Difficult question. I know that Matlab has some very strong Machine Learning libraries which make it extremely convenient to experiment. As much as I like GNU R and FOSS in this case I would say Matlab has the upper hand.
For one it has a huge userbase which posts code examples and solutions to various problems. Another being that Matlab has nice Machine Learning libraies in my opinion.
I find that programming in R is much nicer. I find that the language is more powerful and supports closures which is something I've always missed in Matlab. Extending R in C is also quite easy.

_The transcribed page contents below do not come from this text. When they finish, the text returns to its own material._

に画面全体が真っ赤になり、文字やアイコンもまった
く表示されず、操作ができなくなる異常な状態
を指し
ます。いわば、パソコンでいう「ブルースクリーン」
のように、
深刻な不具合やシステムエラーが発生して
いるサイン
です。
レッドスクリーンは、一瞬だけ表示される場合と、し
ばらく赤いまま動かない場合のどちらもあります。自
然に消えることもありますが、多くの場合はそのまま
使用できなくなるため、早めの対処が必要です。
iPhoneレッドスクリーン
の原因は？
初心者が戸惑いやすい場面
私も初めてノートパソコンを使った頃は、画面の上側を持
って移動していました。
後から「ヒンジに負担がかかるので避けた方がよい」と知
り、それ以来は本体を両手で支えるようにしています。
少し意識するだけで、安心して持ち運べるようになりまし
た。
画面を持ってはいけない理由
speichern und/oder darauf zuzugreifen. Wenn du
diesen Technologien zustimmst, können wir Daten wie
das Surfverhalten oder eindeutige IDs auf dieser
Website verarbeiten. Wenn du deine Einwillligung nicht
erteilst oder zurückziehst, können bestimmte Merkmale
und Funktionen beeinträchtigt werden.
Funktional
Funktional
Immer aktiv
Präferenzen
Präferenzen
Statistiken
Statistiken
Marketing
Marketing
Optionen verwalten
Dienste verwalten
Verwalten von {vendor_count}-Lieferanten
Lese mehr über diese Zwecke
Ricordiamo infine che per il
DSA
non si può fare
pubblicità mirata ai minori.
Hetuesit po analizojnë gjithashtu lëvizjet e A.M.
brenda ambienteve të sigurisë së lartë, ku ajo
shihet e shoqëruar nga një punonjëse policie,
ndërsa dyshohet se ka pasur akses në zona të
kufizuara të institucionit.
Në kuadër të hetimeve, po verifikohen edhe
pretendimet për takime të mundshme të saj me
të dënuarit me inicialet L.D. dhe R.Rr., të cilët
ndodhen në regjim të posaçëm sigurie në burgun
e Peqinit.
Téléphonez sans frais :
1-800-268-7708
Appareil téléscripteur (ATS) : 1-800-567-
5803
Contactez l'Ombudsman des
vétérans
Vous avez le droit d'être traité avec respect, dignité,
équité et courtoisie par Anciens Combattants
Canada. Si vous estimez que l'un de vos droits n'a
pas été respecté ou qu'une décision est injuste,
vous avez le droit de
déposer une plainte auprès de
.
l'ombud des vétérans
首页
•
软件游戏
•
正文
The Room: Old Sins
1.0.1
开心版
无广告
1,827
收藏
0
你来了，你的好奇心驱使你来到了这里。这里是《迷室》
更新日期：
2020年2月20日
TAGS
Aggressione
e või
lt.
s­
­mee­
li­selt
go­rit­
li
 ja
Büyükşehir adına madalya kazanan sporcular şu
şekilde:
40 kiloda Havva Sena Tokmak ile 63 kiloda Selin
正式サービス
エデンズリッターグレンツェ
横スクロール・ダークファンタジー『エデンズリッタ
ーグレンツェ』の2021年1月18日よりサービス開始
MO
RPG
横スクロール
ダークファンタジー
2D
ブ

Its probably worth pointing out though that R is primarily for statistics. It walks all over Matlab in this domain (because most statistics researchers use R). However, for machine learning, signal analysis, system identification and working with ODEs I wouldn't be surprised if Matlab is easier and better supported.
If anyone had machine learning startup ideas that _would_ implement themselves, Eliezer Yudkowsky would probably be interested.
Tangentially, there seem to be a lot of computer vision startups--there's a company called Cortexica with an unreleased iPhone wine label identifier, and Evernote's nonpareil handwriting recognition makes me wish its algorithm were open; open-source alternatives seem to focus only on printed text.
I've only worked with Matlab and it's great for putting together library functions but horrible for writing any functions yourself. Is R any better?